Move gently and often. The vestibular stimulation that your baby will be getting is crucial for the development of the brain, muscle tone, posture, balance and knowing which way is down.
Many of us have very inactive lifestyles today and it’s increasing the number of babies who are born with low muscle tone. So my advice here is to prioritise regular movement not only for your own health but also for that of your baby.
3. Vaginal Delivery
Primitive reflexes are typically mature by thirty-seven weeks gestation. Yet it’s the deep pressure of contractions and the even deeper pressure of moving through the birth canal which activates these reflexes fully for their role outside of the womb.
Having a cesarean is absolutely essential at times. However, it’s important to know that being born in this way does increase the likelihood of the child’s primitive reflexes staying longer than they’re welcome.

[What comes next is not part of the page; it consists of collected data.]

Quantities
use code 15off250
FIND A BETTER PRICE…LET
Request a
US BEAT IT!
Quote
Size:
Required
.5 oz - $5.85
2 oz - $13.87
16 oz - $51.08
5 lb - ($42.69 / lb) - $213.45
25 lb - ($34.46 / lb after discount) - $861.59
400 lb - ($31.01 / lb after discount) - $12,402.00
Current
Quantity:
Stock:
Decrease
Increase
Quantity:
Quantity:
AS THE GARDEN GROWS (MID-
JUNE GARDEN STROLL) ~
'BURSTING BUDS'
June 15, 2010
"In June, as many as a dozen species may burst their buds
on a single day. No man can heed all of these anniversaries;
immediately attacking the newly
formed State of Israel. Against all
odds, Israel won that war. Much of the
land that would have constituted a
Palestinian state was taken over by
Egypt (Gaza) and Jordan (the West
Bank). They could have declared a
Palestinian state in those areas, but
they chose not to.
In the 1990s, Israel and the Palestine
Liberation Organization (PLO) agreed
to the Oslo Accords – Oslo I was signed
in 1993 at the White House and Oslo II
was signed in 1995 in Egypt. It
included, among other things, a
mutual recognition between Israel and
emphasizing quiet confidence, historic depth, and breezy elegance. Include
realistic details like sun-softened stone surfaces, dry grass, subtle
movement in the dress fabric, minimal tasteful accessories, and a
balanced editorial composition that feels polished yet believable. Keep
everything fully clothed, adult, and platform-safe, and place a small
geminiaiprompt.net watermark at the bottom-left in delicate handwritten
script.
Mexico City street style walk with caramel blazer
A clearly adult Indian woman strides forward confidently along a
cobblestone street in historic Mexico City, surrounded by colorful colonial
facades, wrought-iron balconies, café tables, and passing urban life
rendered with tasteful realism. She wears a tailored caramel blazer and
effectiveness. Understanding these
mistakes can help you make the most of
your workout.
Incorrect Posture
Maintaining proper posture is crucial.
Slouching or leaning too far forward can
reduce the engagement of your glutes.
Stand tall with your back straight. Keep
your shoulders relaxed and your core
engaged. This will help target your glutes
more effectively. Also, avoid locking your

With the deep pressure missed, a baby born via cesarean will need plenty of freedom to move, tummy time and sensory exploration in the first year of life. These early experiences are of course recommended for all babies, however they are especially important following a cesarean. Their role is to firstly help the reflexes reach the stage of full maturity (as would usually happen at birth), before the process of integration can then begin.
Fast births are similar. The baby does experience the deep pressure of contractions but not for an extended period of time.

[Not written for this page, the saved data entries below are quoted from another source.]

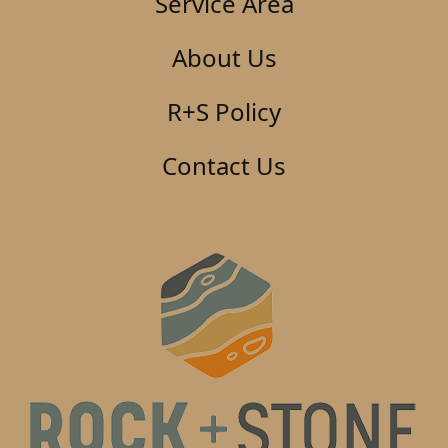
Service Area
About Us
R+S Policy
Contact Us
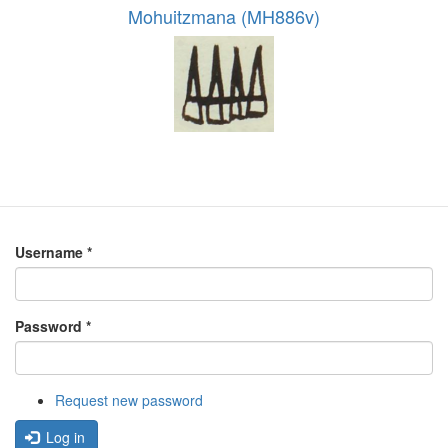
Mohuitzmana (MH886v)
Username
*
Password
*
Request new password
Log in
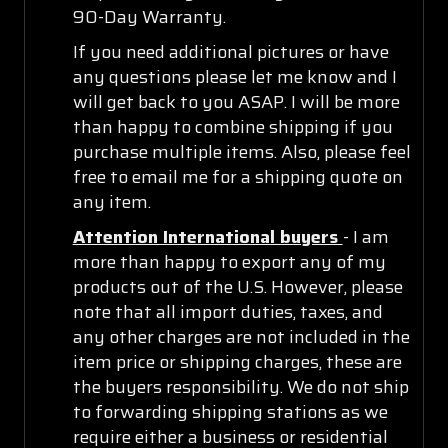
90-Day Warranty.
If you need additional pictures or have
any questions please let me know and I
will get back to you ASAP. I will be more
than happy to combine shipping if you
purchase multiple items. Also, please feel
free to email me for a shipping quote on
any item.
Attention International buyers
- I am
more than happy to export any of my
products out of the U.S. However, please
note that all import duties, taxes, and
any other charges are not included in the
item price or shipping charges, these are
the buyers responsibility. We do not ship
to forwarding shipping stations as we
require either a business or residential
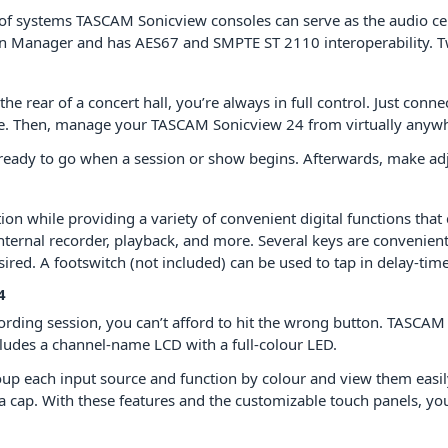
 systems TASCAM Sonicview consoles can serve as the audio centr
in Manager and has AES67 and SMPTE ST 2110 interoperability. 
he rear of a concert hall, you’re always in full control. Just con
e. Then, manage your TASCAM Sonicview 24 from virtually anywh
’re ready to go when a session or show begins. Afterwards, make a
ion while providing a variety of convenient digital functions tha
internal recorder, playback, and more. Several keys are convenien
red. A footswitch (not included) can be used to tap in delay-time
4
ording session, you can’t afford to hit the wrong button. TASCAM 
cludes a channel-name LCD with a full-colour LED.
roup each input source and function by colour and view them easil
h a cap. With these features and the customizable touch panels, 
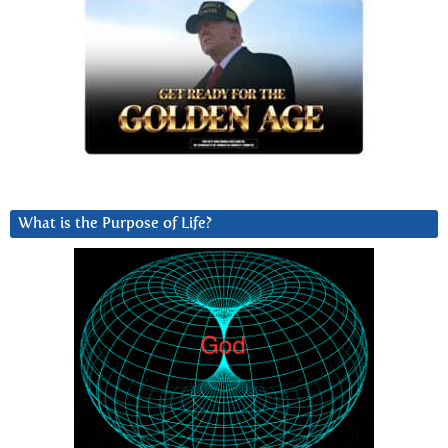
What is the Purpose of Life?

4. Avoid Birth Intervention
Have you heard the term, ‘cascade of intervention’? It refers to the flow on effect that women may unknowingly sign up to when the natural process of birth is manipulated. Those who are induced for example, are statistically more likely to have a cesarean. And likewise, those who have an epidural close to transition are more likely to need forceps or ventouse extraction to help push out their baby.
Forceps and ventouse are often necessary by the time they are used, with a mother who has tired or a baby who is in distress. However they do alter a baby’s structural alignment significantly, which in turn affects the brain-body connection. An Osteopath or Chiropractor can help with this soon after birth.
A Cesarean delivery, as already discussed, skips that deep pressure that a baby would usually get during birth. Recent research also points towards a correlation with reduced gut health and immunity, due to missing the ‘first meal’ of antibodies from the mother during the birth. ‘Microbirth’ is a powerful documentary which delves into this topic in much more detail.
Often birth intervention is not a choice. However sometimes that first decision is. Know your rights when you head into the birthing centre or labour ward, or take someone who does. It’s that which can make all of the difference.
Take a deep breath.
If your pregnancy or birth weren’t ideal, here’s a few simple ideas to minimise the impact:
Give your baby plenty of unrestricted movement time on the floor, including on the tummy. (Here are some practical ideas for getting started.)
Deep pressure massage is ideal for those who missed the deep pressure of a vagical delivery (or who zoomed out with a quick birth).
Get your baby’s structural alignment on track through the support of an osteopath or pediatric chiropractor. This is ideal following any birth but particularly a forceps or ventouse delivery.
Begin a simple home movement program that can be added into playtimes or nappy changes. Rhythmic Movement Training is a beautiful modality for this purpose.
Every situation is unique
My own pregnancies and births weren’t ideal -far from it. Knowing this information can’t guarantee everything will go smoothly. But it may help you in making informed decisions once your baby is safely in your arms.